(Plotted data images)
=-=-=
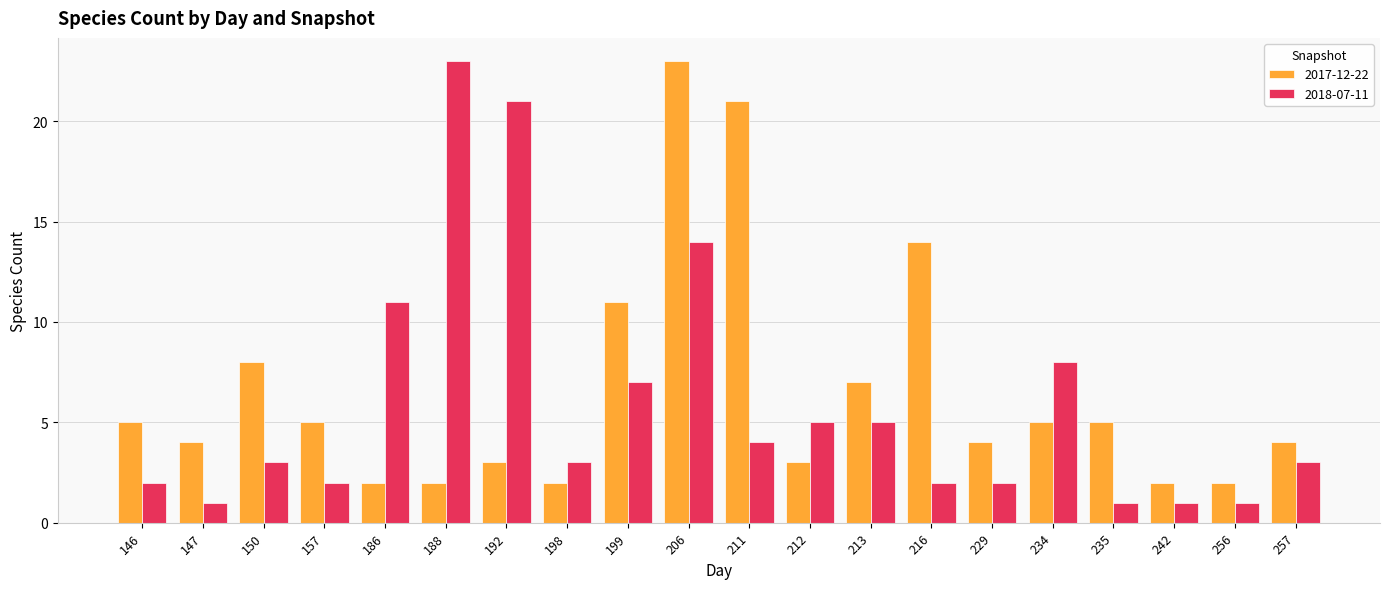

At which category is the sum across all series the highest?

206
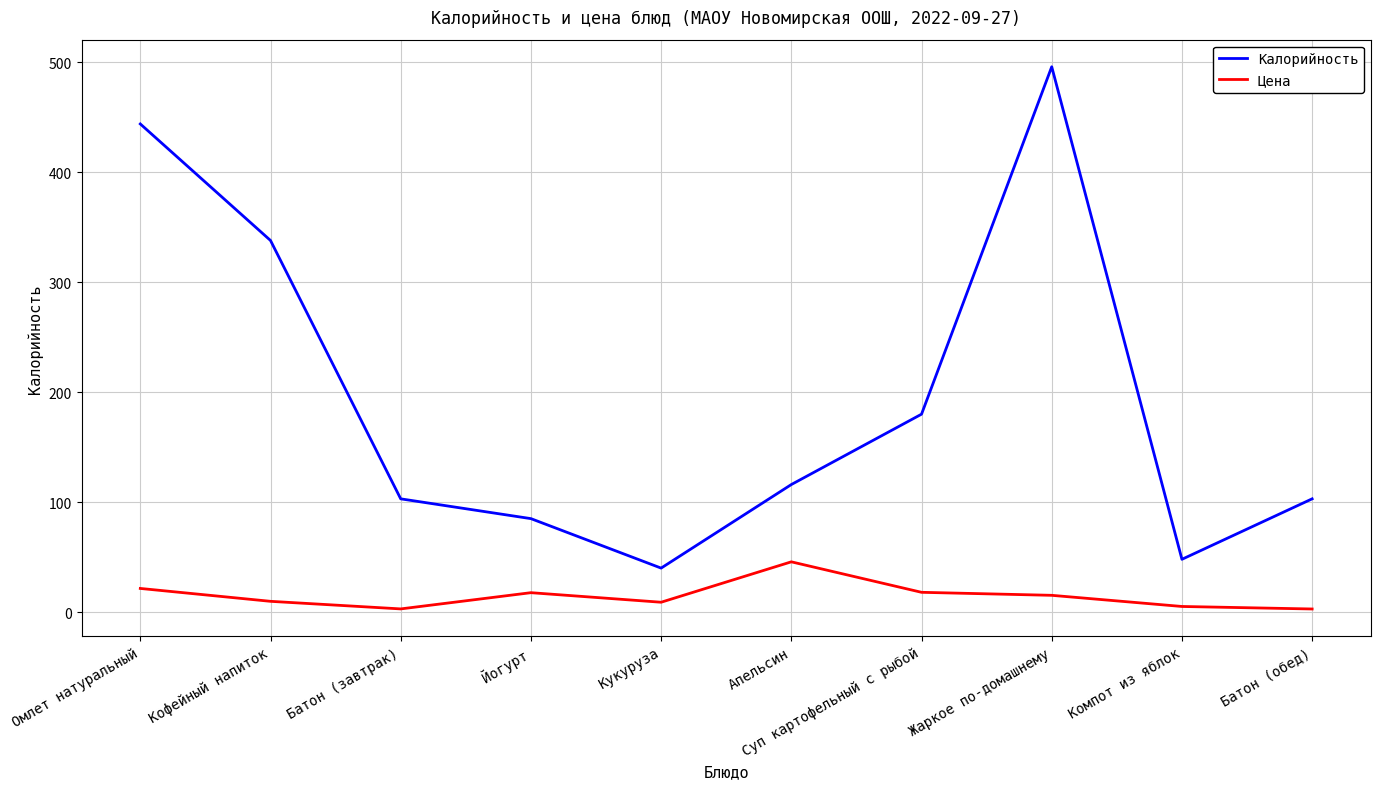

At which category does the chart reach its peak across all series?

Жаркое по-домашнему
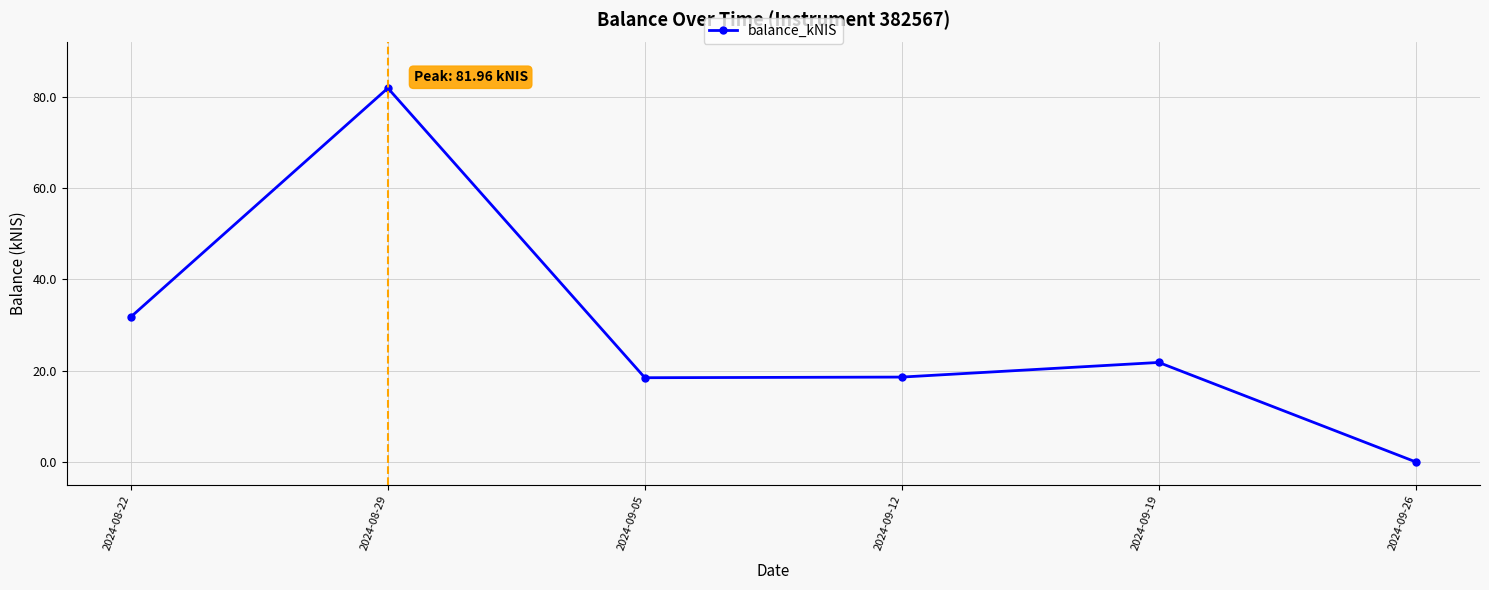

At which label is the value closest to 40?

2024-08-22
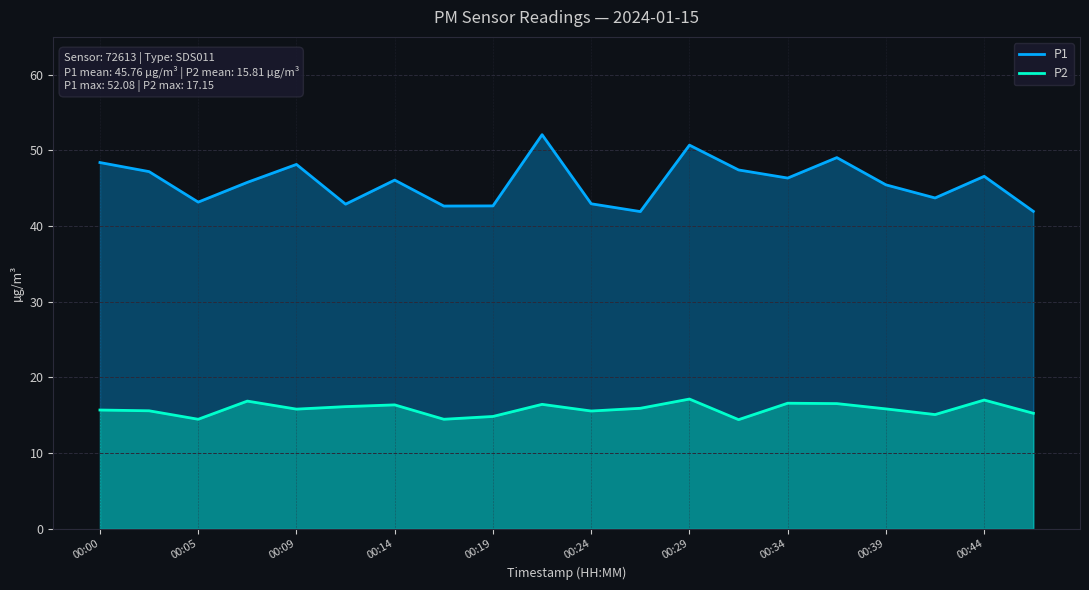

What is the difference between the highest and lowest values at 00:09?

32.3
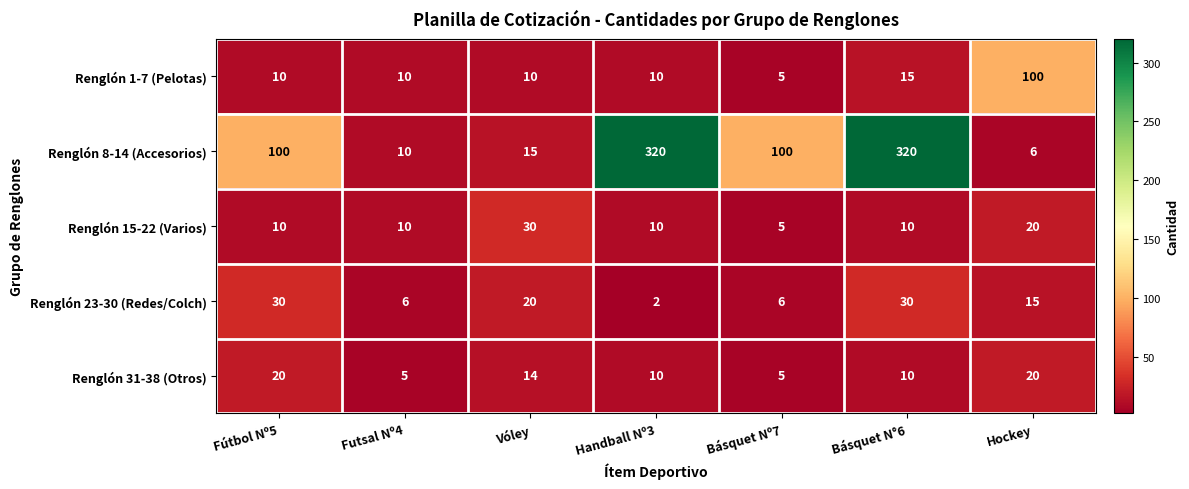

Which series has the widest spread of values?

Renglón 8-14 (Accesorios)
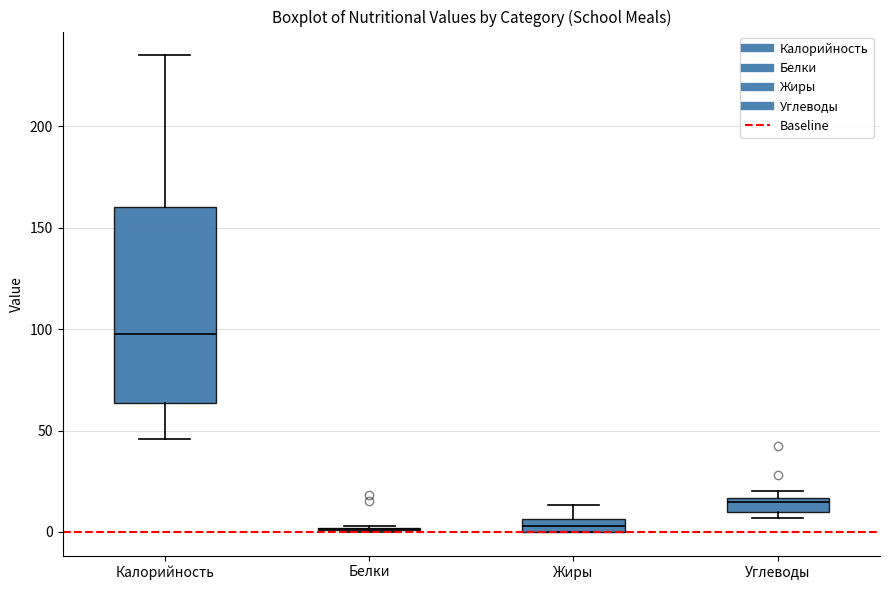

Where does the upper whisker of the box for Калорийность end on the y-axis? The values are not printed on the chart, so give them approximately, as read against the axis.

235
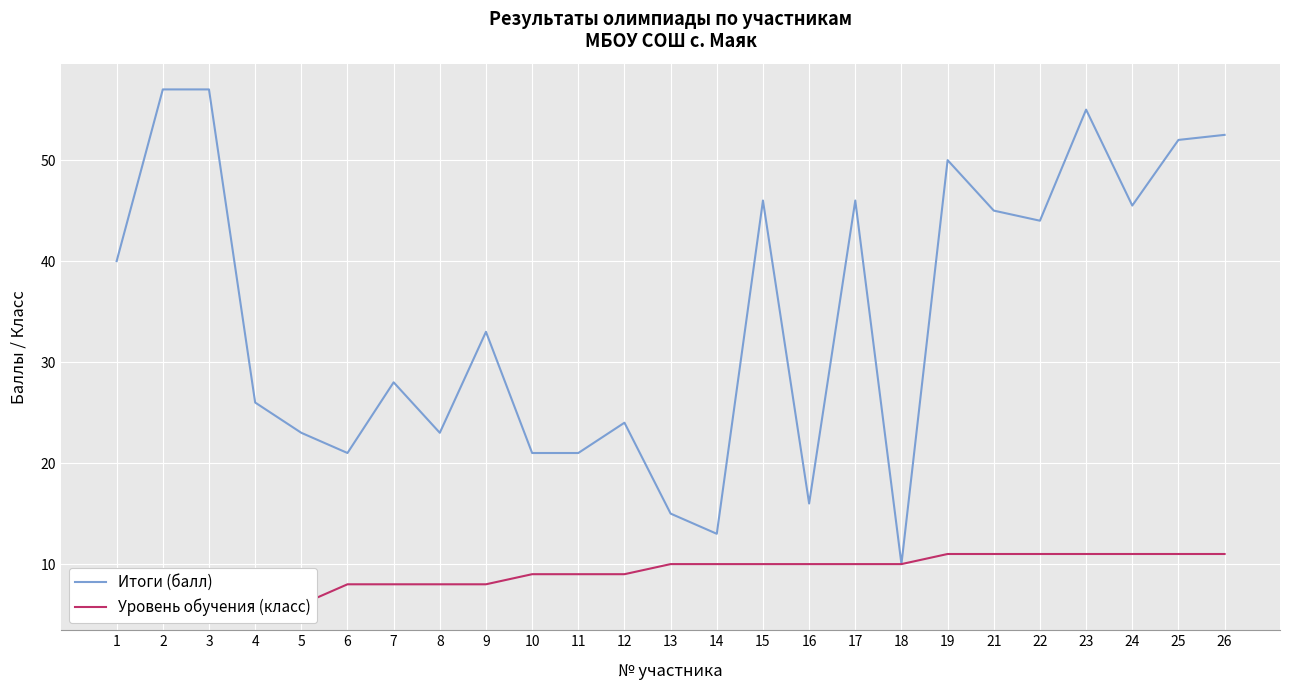

At which category is the sum across all series the highest?

23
=-=-=
• **Work task**: Retype all of the entries above word for word, leaving out the pictures.

• **The completed task**:
At which category is the sum across all series the highest?

206

At which category does the chart reach its peak across all series?

Жаркое по-домашнему

At which label is the value closest to 40?

2024-08-22

What is the difference between the highest and lowest values at 00:09?

32.3

Which series has the widest spread of values?

Renglón 8-14 (Accesorios)

Where does the upper whisker of the box for Калорийность end on the y-axis? The values are not printed on the chart, so give them approximately, as read against the axis.

235

At which category is the sum across all series the highest?

23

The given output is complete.